En proposant aux hébergeurs de les payer « directement » sur une carte bancaire de débit émise depuis Gibraltar, la société californienne favorise une forme d’évasion fiscale. Un scandale de plus pour la plateforme dont le siège européen se trouve à Dublin.
Son fonctionnement est assez simple. Une fois la carte Payoneer activée, « Airbnb effectuera vos versements en dollars US ou en euros selon le pays dans lequel vous vous trouvez », lit-on sur le site web de la plateforme.
Ce que la société ne dit pas est que ce système lui permet de payer les hébergeurs depuis la Grande-Bretagne sur leur carte basée à Gibraltar. La procédure rend le transfert un peu complexe, mais elle a le mérite, non négligeable, d’être invisible pour le fisc français.

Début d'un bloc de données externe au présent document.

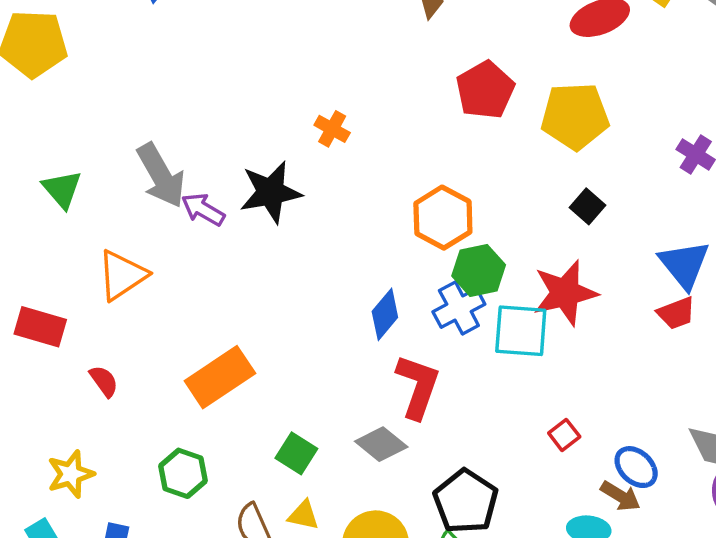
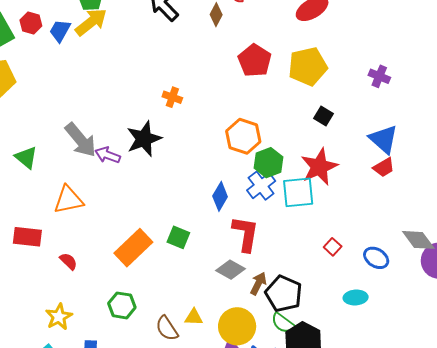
orange triangle: (122, 275) -> (68, 200), turned 32
green square: (296, 453) -> (178, 237), moved
brown arrow: (620, 496) -> (258, 284), moved, turned -85

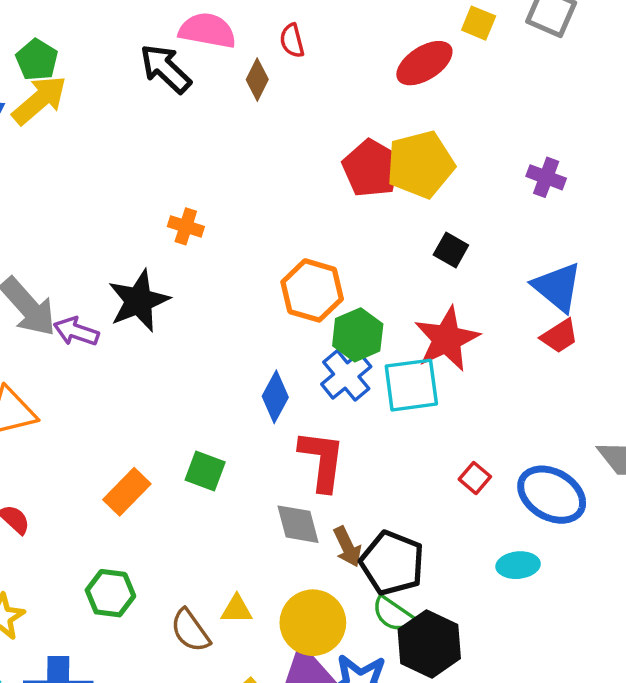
red pentagon: (255, 61) -> (371, 168), moved
orange rectangle: (133, 248) -> (127, 492), size x0.7
blue ellipse: (376, 258) -> (552, 495), size x1.5
gray diamond: (231, 270) -> (298, 524), turned 48
brown arrow: (258, 284) -> (347, 547), turned 130

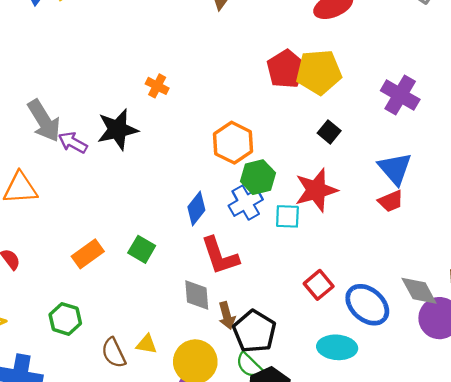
purple cross: (546, 177) -> (400, 95), size x1.5
cyan square: (411, 385) -> (287, 216), size x0.7
red L-shape: (322, 460) -> (220, 256), turned 144
red square: (475, 478) -> (319, 285), size x1.4
cyan ellipse: (518, 565) -> (337, 347), size x1.4

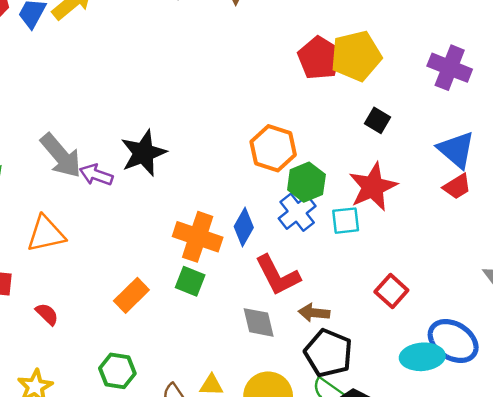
orange cross: (157, 86) -> (198, 237), moved, size x1.8
blue ellipse: (367, 305) -> (453, 341), moved
brown arrow: (227, 316) -> (314, 313), moved, turned 120

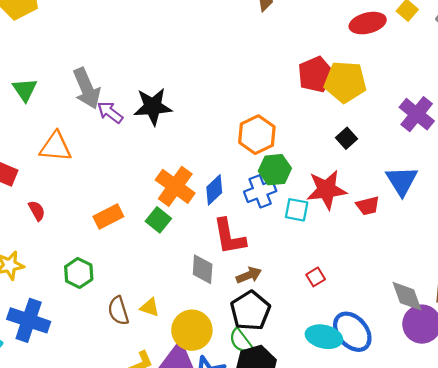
red trapezoid: (457, 187) -> (368, 206), moved
red square: (391, 291) -> (316, 277), size x0.7
brown arrow: (314, 313) -> (249, 275), turned 135

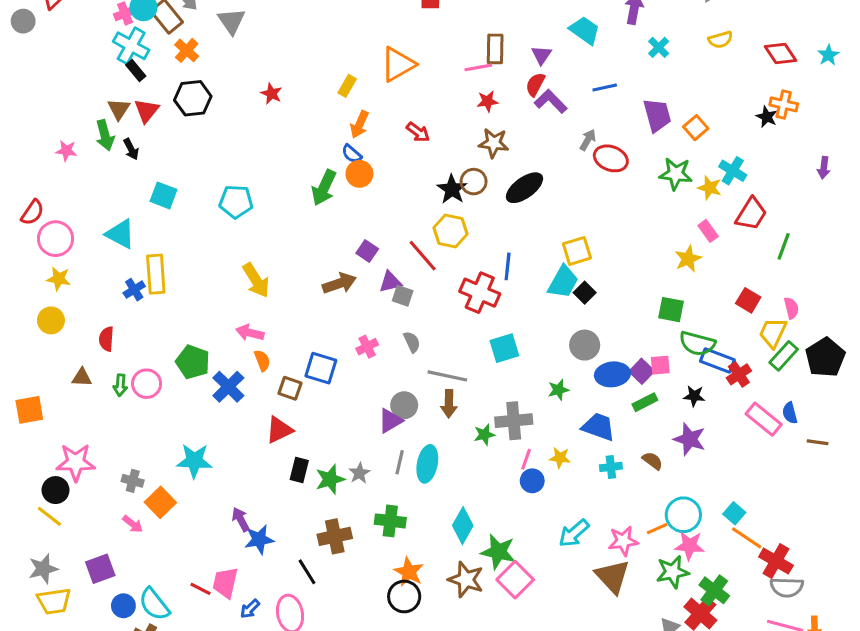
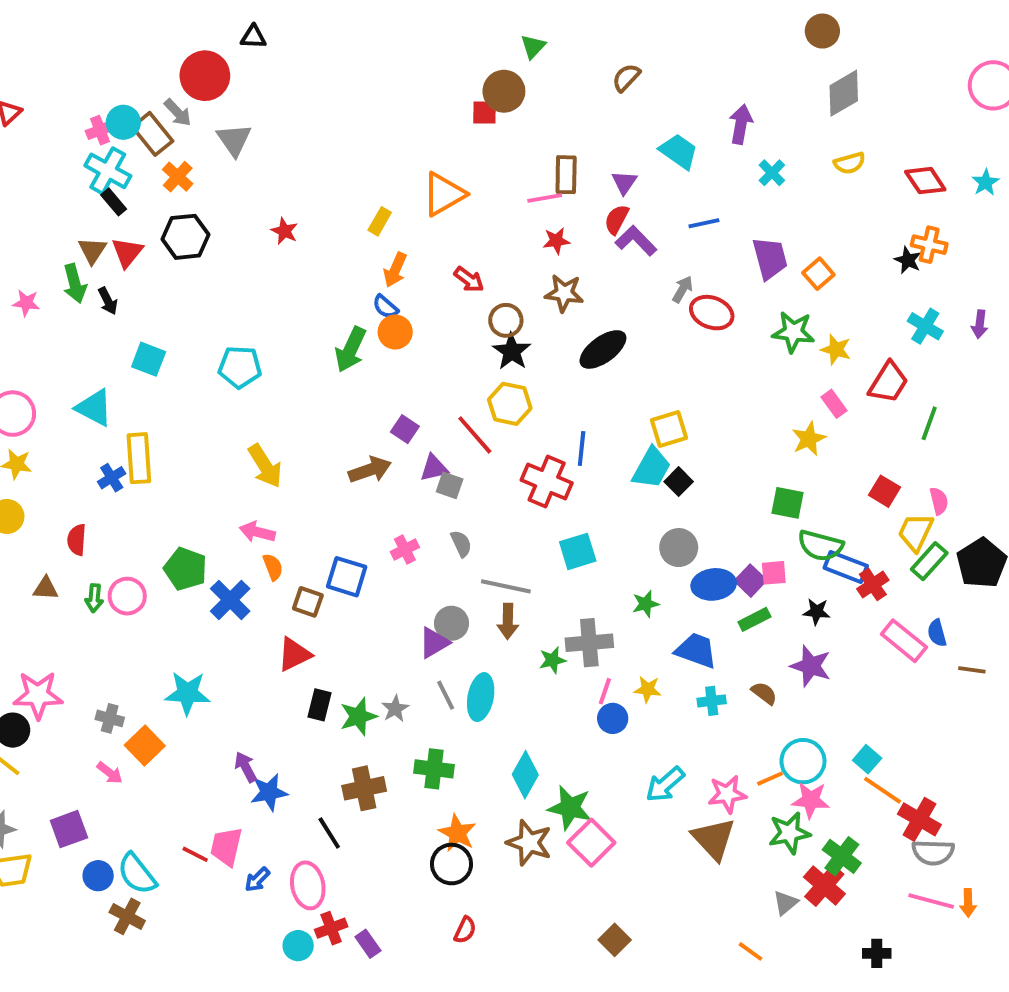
cyan cross: (733, 171) -> (925, 326), moved
brown circle: (474, 182) -> (506, 320), moved
gray line: (400, 462) -> (446, 695), turned -40

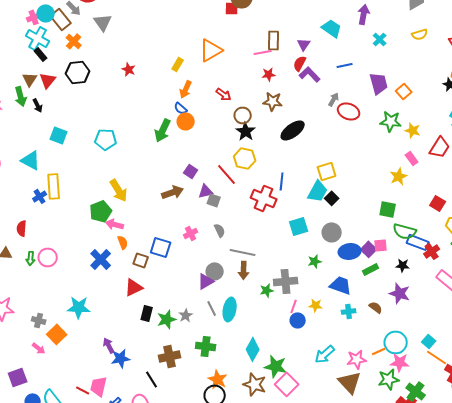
cyan square: (578, 551) -> (299, 226), moved
green pentagon: (185, 569) -> (101, 211), moved, turned 30

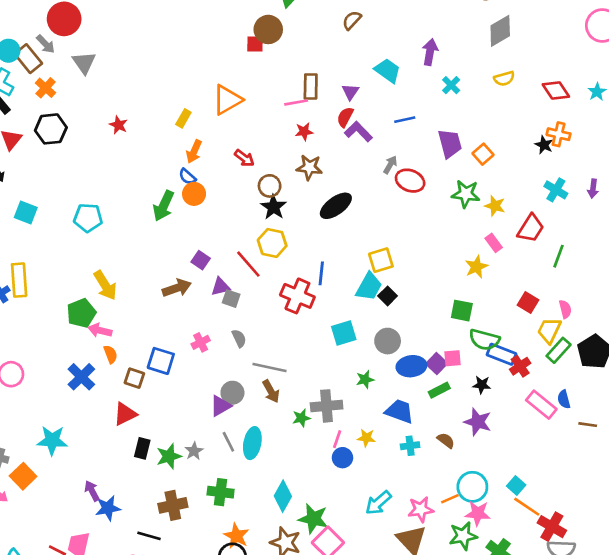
brown arrow: (244, 270) -> (271, 391), turned -30
black line: (152, 379) -> (149, 536), turned -42

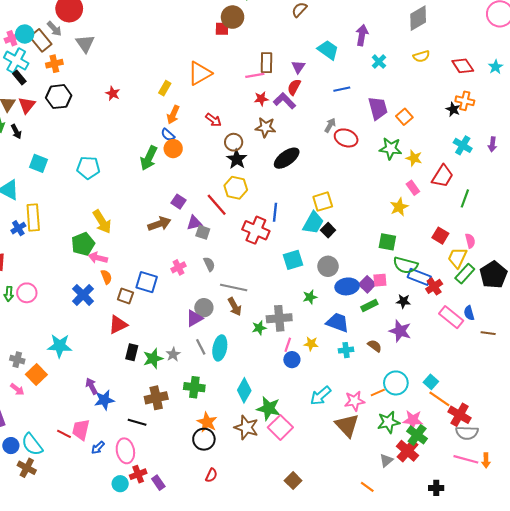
orange cross: (46, 88) -> (54, 64), turned 35
purple L-shape: (358, 132) -> (285, 101), moved
pink star: (478, 513) -> (413, 420), moved

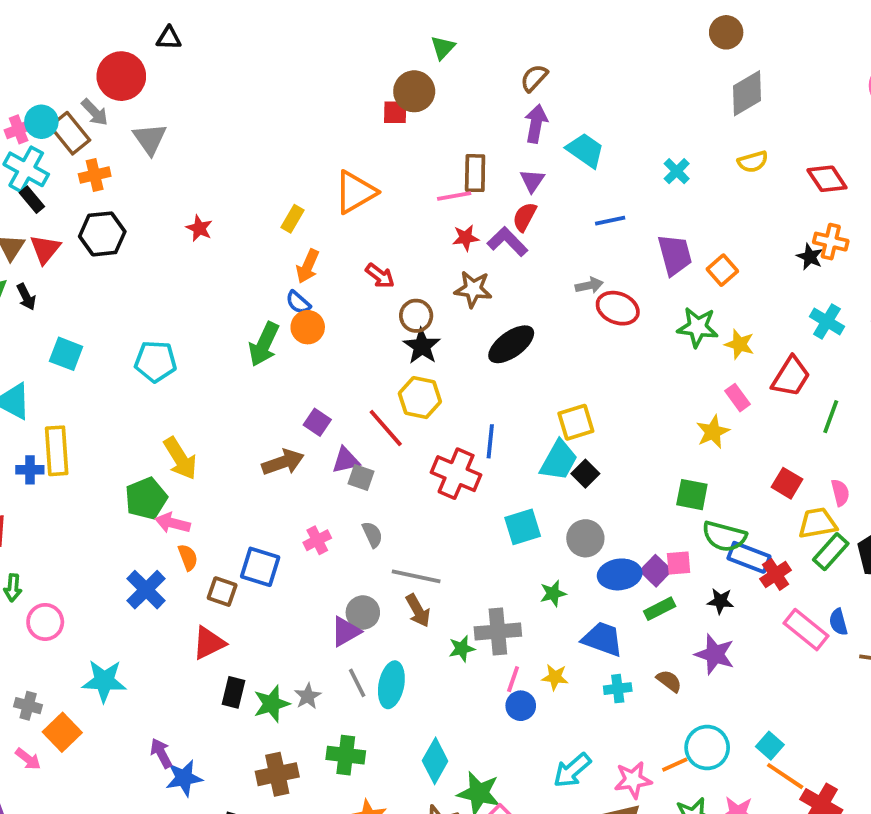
purple arrow: (362, 35) -> (536, 124), moved
gray arrow: (330, 125) -> (589, 285), turned 48
blue cross: (18, 228) -> (30, 470), turned 32
yellow trapezoid: (457, 258) -> (817, 523), turned 55
pink circle: (27, 293) -> (45, 622), moved

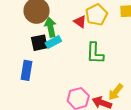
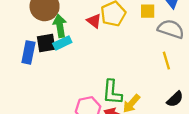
green L-shape: (95, 53) -> (112, 92), moved
blue rectangle: (26, 70) -> (28, 52), moved

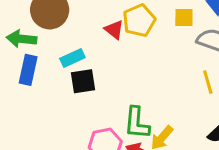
green arrow: (60, 26) -> (21, 39), moved, turned -75
black square: (46, 43) -> (83, 81), moved

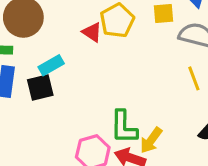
black square: (83, 81) -> (40, 87), moved

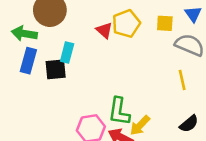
cyan rectangle: (51, 65) -> (67, 53), turned -54

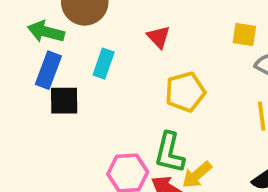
yellow pentagon: (126, 24) -> (185, 92), moved
black square: (56, 69) -> (64, 101), moved

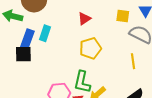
red triangle: (159, 37) -> (84, 19), moved, turned 40
blue rectangle: (48, 70) -> (27, 39), moved

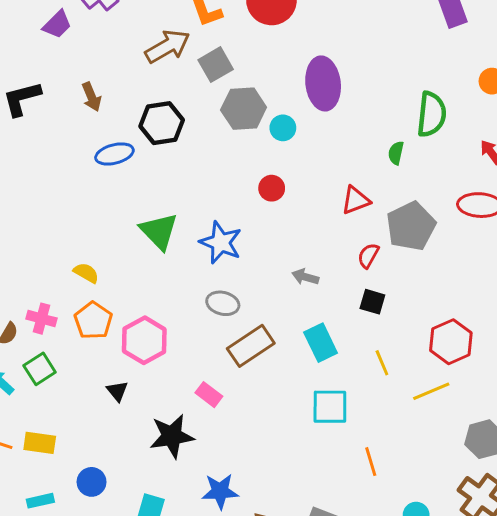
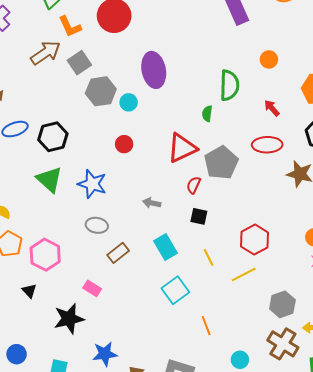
black hexagon: (162, 123) -> (53, 137), moved
red triangle: (356, 200) -> (182, 148), size x1.5
brown rectangle: (251, 346) -> (118, 253), size x0.7
cyan square: (330, 407) -> (175, 290), turned -32

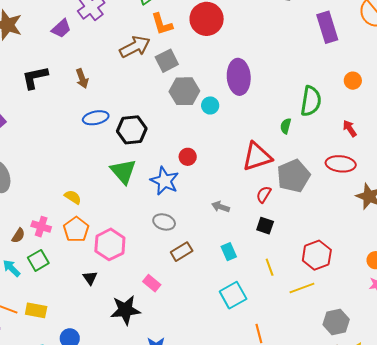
red circle: (124, 144) -> (188, 157), moved
cyan rectangle: (166, 247) -> (229, 252), size x0.7

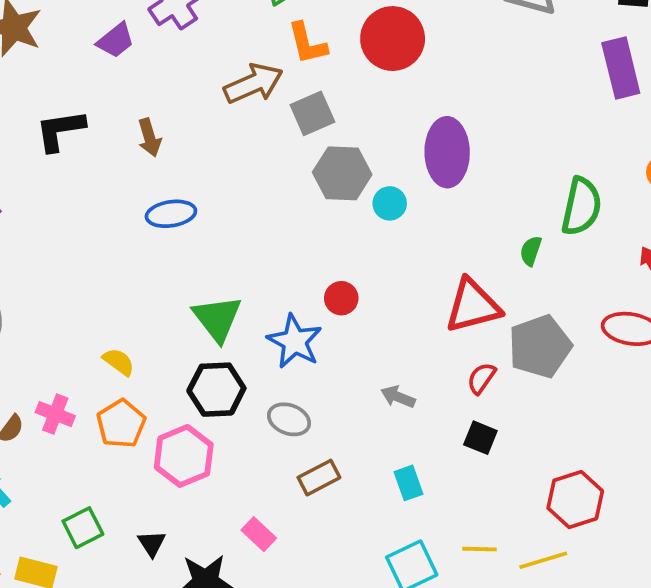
black hexagon: (132, 130) -> (216, 390), moved
green square: (38, 260) -> (83, 528), moved
yellow line: (270, 267) -> (480, 549), moved, turned -72
black triangle: (90, 278) -> (152, 543), moved

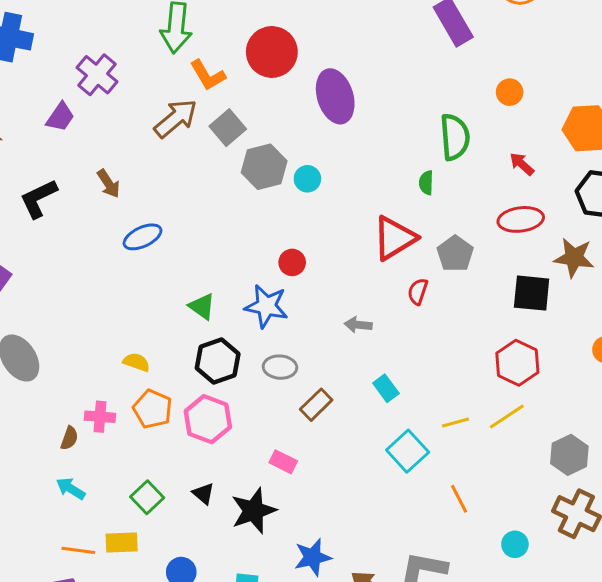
purple ellipse: (447, 152) -> (335, 96), moved
green triangle: (217, 319) -> (202, 306), size x0.7
gray pentagon: (540, 346) -> (455, 254), size x0.7
black square: (480, 438) -> (532, 293), moved, size x1.5

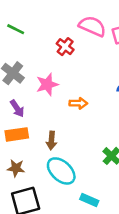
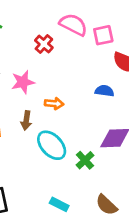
brown arrow: (51, 140) -> (26, 120), moved
cyan ellipse: (61, 171) -> (52, 145), moved

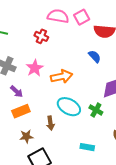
blue semicircle: (104, 91) -> (95, 56), turned 56
orange arrow: (54, 104) -> (62, 76), size x1.5
brown arrow: (26, 120) -> (50, 123), moved

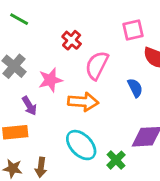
pink semicircle: (58, 16) -> (97, 65), moved, turned -90
purple arrow: (16, 92) -> (29, 106), moved
brown arrow: (50, 123) -> (41, 167), moved

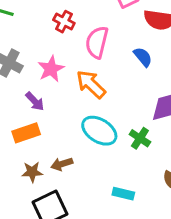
orange arrow: (83, 102) -> (91, 84), turned -128
brown arrow: (41, 167) -> (62, 164), turned 78

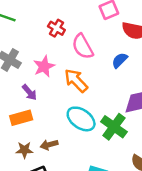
pink semicircle: (97, 42) -> (83, 46), turned -45
blue semicircle: (143, 57) -> (120, 60), turned -98
green cross: (140, 138) -> (114, 127), size x1.5

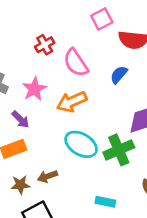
red cross: (56, 28) -> (45, 45), turned 35
orange arrow: (76, 81) -> (72, 102), turned -65
green cross: (114, 127) -> (119, 150), turned 35

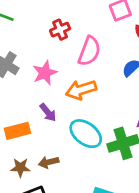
pink semicircle: (76, 63) -> (89, 51), turned -132
purple arrow: (20, 119) -> (48, 112), moved

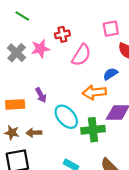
pink star: (45, 73) -> (40, 49), moved
orange arrow: (81, 90) -> (94, 92), moved

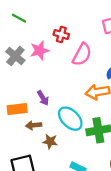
red cross: (62, 34) -> (61, 34), turned 32
brown star: (12, 133) -> (50, 141), moved
brown arrow: (34, 133) -> (34, 125), moved

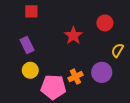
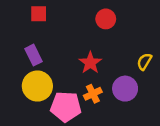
red circle: (105, 23) -> (106, 19), moved
red star: (73, 36) -> (90, 63), moved
yellow circle: (30, 70) -> (37, 86), size x1.5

Et les hébergeurs semblent en être au courant. « C’est un ami qui m’en a parlé. Il m’a dit que c’était très pratique pour récupérer mes revenus de location, et que c’était un bon moyen pour échapper au fisc parce que totalement opaque », déclare un hébergeur français aux journalistes de France Inter.
Les cartes délivrées par la société de services financiers Payoneer permettent en effet de faire des transferts d’argent internationaux « en payant nettement moins de frais qu’en passant par une banque classique », explique la chaîne d’information. « Airbnb peut dire ce qu’il veut, la réalité, c’est qu’il a choisi une société basée à Gibraltar pour permettre à des loueurs français d’encaisser des revenus en échappant aux radars français ! », résume plus simplement Jean Bernard Falco, président de l’Ahtop, une association de professionnels du tourisme.
Airbnb et les paradis fiscaux: une histoire d’amour?
Gibraltar est considéré comme un paradis fiscal par l’OCDE en raison de ses conditions fiscales avantageuses. Dans le cadre des révélations des « Paradise Papers », le territoire d’outre-mer britannique a en outre retenu l’attention de l’ONG Oxfam, qui l’a inclus dans sa nouvelle liste noire des paradis fiscaux.
Airbnb voit ainsi une nouvelle fois son nom associé à un scandale financier, la plateforme ayant été accusée de mettre en place une juteuse stratégie d’optimisation fiscale en France. En août dernier, Le Parisien révélait que la société n’avait payé que 92 944 euros d’impôts dans l’Hexagone en 2016, un montant « ridiculement bas » par rapport au véritable chiffre d’affaires qu’elle aurait réalisé en France.
Le quotidien attribuait le « décalage troublant » entre les recettes et les impôts payés par la plateforme à « une stratégie assumée d’optimisation fiscale. Immatriculée dans l’Etat du Delaware (un paradis fiscal américain, sur la Côte Est), Airbnb est passée maître dans l’art de jongler avec les différentes législations fiscales. En Europe, son siège social est installé en Irlande, où l’impôt sur les sociétés à 12,5 % est “l’un des plus faibles du Vieux Continent”, dénonçait Le Parisien.
Convoquée à Bercy
Avec la désormais fameuse carte Payonner, Airbnb vient apporter de l’eau au moulin de ses détracteurs et semble se placer une nouvelle fois aux frontières de la loi. Ceci alors même que la société est confrontée aux critiques virulentes des hôteliers, qui l’accusent de concurrence déloyale, et des autorités locales, qui s’inquiètent de voir grimper les prix du logement et augmenter les nuisances et les conflits entre voisins.
Toujours en août, Le Parisien révélait que les loueurs de meublés touristiques à Paris avaient écopé de 615 000 euros d’amende, soit treize fois plus qu’en 2016. Les propriétaires condamnés, dont beaucoup étaient passés par Airbnb, n’avaient pas déclaré leur location à la Ville et avaient dépassé la durée légale autorisée de 120 jours par an.
Airbnb vient de mettre en place un outil informatique lui permettant de bloquer les annonces en cas de dépassement de la durée autorisée. Mais la mesure ne pourra être appliquée que dans les 1er, 2e, 3e et 4e arrondissements de la capitale.
L’utilisation de la carte Airbnb a néanmoins été la goutte d’eau qui a fait déborder le vase. Ce mardi 5 décembre, le ministre de l’Action et des comptes publics, Gérald Darmanin a annoncé la convocation « la semaine prochaine » à Bercy des dirigeants de Airbnb au sujet du paiement controversé des hôtes via des cartes Mastercard Payoneer. La fin de l’impunité?